22 juin 2015

 

Le Viagra peut-il empêcher la transmission du parasite du paludisme ?

 
Un effet inattendu du Viagra sur les globules rouges infectés par l'agent du paludisme pourrait être mis à profit pour élaborer un traitement réduisant la propagation du paludisme dans la population.

Une équipe de chercheurs du CNRS, de l’Inserm, de l’Université Paris Descartes et de l’Institut Pasteur, en collaboration avec une équipe de la London School of Tropical Medicine and Hygiene, a découvert que le Viagra augmente la rigidité des globules rouges infectés par l’agent du paludisme, favorisant ainsi leur élimination de la circulation sanguine, ce qui pourrait réduire la transmission du parasite de l’homme au moustique.

Plasmodium falciparum, le parasite responsable du paludisme, se reproduit selon un cycle de développement complexe se déroulant en partie chez l’homme et en partie chez le moustique anophèle. Cependant, et il s'agit là d'un obstacle majeur pour l'éradication de la maladie, les traitements actuels contre le paludisme ne ciblent que les formes asexuées du parasite responsables des symptômes, mais pas les formes sexuées présentes lors de sa transmission de l'homme vers le moustique à l'occasion d'une piqûre. Or, ce sont ces dernières qui seront responsables de nouveaux cas, donc de sa propagation à grande échelle.

Ces formes sexuées, qui échappaient jusqu'ici à tout traitement, se développent dans les globules rouges contenus dans la moelle osseuse avant d'être libérées dans le sang. Celles-ci deviennent ainsi à la portée d'une piqûre de moustique qui pourra ensuite les transmettre à un autre individu.
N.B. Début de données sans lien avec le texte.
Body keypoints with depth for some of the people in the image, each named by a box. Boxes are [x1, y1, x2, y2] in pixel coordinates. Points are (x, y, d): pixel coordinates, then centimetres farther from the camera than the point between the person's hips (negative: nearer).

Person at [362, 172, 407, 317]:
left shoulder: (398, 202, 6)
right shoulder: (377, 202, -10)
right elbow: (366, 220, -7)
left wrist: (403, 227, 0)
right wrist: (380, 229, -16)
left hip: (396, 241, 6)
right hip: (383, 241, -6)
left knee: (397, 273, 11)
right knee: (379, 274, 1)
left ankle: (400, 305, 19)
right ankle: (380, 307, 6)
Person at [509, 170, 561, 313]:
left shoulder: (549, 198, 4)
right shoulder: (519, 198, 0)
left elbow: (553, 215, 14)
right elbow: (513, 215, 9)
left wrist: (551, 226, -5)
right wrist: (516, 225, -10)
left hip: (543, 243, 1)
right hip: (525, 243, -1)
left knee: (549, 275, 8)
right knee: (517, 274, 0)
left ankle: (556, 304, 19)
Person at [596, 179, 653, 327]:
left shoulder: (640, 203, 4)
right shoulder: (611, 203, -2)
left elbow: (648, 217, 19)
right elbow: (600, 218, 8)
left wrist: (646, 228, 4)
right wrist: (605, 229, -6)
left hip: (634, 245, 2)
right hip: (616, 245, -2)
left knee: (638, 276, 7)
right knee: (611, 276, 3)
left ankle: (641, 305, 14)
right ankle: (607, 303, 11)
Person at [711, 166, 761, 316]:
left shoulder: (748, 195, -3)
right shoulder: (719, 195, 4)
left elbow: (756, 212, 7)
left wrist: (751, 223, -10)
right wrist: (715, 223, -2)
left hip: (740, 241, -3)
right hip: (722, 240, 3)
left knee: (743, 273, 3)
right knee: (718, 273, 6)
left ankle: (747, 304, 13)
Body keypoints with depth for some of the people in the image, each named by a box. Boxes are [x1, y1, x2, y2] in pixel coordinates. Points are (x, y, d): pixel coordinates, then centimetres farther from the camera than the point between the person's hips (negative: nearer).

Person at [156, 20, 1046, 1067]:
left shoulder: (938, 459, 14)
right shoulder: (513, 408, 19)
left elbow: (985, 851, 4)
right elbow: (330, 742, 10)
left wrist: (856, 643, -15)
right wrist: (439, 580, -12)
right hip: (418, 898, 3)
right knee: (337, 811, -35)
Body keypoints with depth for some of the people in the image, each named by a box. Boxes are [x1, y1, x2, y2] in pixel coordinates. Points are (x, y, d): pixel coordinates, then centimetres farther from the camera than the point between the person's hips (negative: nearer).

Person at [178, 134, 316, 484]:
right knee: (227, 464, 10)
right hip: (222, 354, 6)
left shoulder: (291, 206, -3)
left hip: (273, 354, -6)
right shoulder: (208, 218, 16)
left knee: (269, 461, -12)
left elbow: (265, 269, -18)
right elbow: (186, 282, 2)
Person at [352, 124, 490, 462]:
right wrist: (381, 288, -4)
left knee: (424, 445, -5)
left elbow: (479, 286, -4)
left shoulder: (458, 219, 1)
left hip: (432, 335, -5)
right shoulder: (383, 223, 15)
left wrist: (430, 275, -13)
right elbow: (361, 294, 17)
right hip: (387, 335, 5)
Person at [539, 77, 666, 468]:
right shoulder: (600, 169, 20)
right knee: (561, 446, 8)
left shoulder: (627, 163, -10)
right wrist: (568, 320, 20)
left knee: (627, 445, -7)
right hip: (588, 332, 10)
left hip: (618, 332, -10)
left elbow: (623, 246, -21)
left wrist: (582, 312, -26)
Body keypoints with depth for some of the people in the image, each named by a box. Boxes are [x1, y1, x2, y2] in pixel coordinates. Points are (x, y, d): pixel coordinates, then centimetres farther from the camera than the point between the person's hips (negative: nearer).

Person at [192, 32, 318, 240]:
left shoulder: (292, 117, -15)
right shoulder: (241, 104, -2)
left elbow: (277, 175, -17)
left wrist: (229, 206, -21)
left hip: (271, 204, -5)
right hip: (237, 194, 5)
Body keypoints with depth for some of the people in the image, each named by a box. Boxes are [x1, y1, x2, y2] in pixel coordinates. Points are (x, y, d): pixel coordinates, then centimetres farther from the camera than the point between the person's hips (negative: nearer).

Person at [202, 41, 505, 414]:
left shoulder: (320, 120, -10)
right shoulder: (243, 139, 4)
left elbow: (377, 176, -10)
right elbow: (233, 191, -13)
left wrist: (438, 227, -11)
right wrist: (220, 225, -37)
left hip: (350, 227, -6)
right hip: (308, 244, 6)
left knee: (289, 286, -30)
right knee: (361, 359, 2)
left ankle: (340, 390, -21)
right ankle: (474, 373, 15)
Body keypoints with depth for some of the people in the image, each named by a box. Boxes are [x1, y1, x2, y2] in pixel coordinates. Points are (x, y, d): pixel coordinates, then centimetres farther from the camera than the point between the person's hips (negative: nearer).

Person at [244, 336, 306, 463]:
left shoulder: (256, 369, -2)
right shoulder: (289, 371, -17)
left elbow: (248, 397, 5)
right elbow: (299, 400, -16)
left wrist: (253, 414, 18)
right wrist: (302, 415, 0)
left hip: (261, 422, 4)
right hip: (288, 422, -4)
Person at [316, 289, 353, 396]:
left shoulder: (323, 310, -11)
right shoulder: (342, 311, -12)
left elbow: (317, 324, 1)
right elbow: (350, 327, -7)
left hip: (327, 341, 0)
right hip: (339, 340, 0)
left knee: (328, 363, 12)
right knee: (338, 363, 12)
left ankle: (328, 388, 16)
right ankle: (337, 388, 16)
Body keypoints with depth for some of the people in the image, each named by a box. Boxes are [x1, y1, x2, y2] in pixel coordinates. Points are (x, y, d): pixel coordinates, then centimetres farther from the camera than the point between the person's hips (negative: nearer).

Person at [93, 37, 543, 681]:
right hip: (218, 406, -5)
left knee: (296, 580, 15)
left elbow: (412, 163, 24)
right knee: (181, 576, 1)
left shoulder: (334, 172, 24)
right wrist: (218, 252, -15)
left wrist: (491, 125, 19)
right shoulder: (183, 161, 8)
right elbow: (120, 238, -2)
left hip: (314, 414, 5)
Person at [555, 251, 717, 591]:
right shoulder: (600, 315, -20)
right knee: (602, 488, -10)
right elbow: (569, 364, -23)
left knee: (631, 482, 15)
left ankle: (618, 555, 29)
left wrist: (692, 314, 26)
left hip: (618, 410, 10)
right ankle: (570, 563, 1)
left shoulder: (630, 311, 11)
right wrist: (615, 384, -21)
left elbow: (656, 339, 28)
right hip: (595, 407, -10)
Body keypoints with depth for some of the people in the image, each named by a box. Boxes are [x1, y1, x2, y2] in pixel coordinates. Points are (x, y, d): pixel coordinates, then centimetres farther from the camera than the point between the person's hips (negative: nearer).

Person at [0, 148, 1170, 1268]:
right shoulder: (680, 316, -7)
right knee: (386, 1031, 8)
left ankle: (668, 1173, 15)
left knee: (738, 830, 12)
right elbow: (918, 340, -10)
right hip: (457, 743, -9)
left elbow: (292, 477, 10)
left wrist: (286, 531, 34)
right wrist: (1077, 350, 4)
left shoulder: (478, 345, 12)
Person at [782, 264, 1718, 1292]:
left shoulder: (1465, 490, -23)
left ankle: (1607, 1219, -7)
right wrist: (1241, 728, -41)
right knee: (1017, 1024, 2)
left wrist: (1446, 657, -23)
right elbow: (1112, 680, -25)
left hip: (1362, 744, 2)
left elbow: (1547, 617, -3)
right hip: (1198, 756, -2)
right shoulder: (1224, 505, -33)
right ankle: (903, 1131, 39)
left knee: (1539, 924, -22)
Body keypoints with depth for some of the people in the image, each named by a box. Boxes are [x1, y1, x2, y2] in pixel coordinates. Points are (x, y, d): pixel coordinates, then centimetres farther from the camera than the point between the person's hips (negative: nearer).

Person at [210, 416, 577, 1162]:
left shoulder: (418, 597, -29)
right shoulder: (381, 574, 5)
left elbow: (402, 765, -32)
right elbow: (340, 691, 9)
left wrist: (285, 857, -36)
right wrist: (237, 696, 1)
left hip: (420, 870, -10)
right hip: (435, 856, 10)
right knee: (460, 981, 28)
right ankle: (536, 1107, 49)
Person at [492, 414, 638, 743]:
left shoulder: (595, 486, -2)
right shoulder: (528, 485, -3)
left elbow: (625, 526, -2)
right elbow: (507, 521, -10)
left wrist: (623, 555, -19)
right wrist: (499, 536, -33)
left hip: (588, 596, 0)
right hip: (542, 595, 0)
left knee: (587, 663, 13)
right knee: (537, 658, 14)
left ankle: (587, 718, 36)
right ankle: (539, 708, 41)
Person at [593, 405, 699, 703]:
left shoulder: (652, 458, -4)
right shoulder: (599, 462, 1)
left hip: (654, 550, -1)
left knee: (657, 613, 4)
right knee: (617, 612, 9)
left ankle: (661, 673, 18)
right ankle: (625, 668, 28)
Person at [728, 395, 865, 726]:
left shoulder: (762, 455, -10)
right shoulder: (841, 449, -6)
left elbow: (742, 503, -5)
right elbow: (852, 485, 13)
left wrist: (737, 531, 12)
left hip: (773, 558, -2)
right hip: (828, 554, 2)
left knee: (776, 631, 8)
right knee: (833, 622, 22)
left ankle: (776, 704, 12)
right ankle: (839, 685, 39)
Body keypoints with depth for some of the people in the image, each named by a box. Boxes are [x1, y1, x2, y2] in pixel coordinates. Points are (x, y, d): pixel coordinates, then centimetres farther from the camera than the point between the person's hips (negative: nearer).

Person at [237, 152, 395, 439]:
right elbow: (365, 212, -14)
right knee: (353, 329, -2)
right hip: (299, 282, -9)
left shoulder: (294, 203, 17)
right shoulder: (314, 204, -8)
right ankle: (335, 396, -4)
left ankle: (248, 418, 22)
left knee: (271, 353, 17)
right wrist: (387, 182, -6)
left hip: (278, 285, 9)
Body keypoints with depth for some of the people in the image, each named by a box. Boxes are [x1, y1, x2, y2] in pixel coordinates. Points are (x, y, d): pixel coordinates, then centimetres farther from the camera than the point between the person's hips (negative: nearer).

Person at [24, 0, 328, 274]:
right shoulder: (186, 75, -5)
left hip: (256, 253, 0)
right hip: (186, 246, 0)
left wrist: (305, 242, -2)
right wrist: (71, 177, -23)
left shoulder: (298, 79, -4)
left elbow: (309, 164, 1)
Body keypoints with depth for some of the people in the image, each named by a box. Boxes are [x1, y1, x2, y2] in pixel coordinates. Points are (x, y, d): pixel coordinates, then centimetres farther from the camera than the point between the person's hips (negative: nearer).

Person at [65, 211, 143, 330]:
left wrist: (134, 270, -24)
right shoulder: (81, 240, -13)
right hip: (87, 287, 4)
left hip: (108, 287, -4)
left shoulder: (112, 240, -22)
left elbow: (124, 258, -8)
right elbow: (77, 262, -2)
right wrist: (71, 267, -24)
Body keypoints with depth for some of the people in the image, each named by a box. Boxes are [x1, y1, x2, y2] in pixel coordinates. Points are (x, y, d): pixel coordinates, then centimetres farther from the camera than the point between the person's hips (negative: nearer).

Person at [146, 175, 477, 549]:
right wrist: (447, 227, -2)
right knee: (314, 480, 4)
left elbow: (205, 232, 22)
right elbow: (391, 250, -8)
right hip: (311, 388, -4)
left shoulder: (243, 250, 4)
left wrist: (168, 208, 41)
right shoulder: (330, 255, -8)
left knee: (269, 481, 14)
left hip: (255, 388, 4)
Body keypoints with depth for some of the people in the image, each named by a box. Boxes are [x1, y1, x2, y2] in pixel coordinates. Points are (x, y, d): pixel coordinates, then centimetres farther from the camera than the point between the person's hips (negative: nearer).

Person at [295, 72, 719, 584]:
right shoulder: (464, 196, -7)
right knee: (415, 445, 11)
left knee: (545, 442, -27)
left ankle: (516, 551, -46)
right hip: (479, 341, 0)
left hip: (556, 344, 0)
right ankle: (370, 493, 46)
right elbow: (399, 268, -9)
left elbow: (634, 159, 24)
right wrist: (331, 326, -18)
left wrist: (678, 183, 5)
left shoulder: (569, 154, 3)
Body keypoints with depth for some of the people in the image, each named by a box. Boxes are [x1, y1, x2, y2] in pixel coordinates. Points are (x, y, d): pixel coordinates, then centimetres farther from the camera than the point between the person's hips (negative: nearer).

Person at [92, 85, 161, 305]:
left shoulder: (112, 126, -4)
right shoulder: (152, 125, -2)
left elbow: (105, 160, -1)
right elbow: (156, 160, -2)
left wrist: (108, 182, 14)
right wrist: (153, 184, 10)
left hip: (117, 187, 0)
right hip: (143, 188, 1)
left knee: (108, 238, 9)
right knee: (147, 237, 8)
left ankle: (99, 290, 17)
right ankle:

Or, et c'est ici que ça devient intéressant, les jeunes globules rouges, parasités ou non, sont déformables, une propriété permettant de franchir sans encombre les filtres contenus dans la rate en restant plusieurs jours dans la circulation sanguine. Les globules rouges plus anciens se rigidifient, sont arrêtés par la rate et éliminés. Les scientifiques ont donc tenté de rendre rigides les globules rouges infectés par le parasite du paludisme, et uniquement ceux-là, afin de provoquer leur élimination par la voie naturelle.

Les chercheurs ont démontré que les globules rouges accumulent au cours de leur existence l'Adénosine monophosphate cyclique (AMPc), un messager provoquant leur rigidification. Cependant, l'AMPc des globules infectés est dégradé par des enzymes appelées phosphodiestérases, qui rétablissent ainsi leur déformabilité... et leur immunité.

Ils se sont donc mis à la recherche d'inhibiteurs des phosphodiestérases et en ont identifié plusieurs en utilisant un modèle in vitro reproduisant la filtration de la rate. L'un d'entre eux est le sildenafil citrate, plus connu sous son nom commercial de Viagra. Les expériences ont démontré que cette molécule, administrée à la dose habituelle dans un but complètement différent, avait la propriété de rigidifier les parois des globules rouges infectés par le parasite du paludisme et favoriser leur élimination par la rate.

Cette découverte capitale ouvre la voie à une nouvelle approche de cette maladie. Modifier le principe actif du Viagra pour éviter son effet érectile ou découvrir d'autres inhibiteurs similaires pourrait permettre la mise au point d'un nouveau traitement prenant cette fois le paludisme à la base, non plus en soignant les personnes infectées mais en empêchant sa transmission.

Jean Etienne

Source : cAMP-Signalling Regulates Gametocyte-Infected Erythrocyte Deformability Required for Malaria Parasite Transmission (PLOS Pathogens du 7 mai 2015 - DOI: 10.1371/journal.ppat.1004815).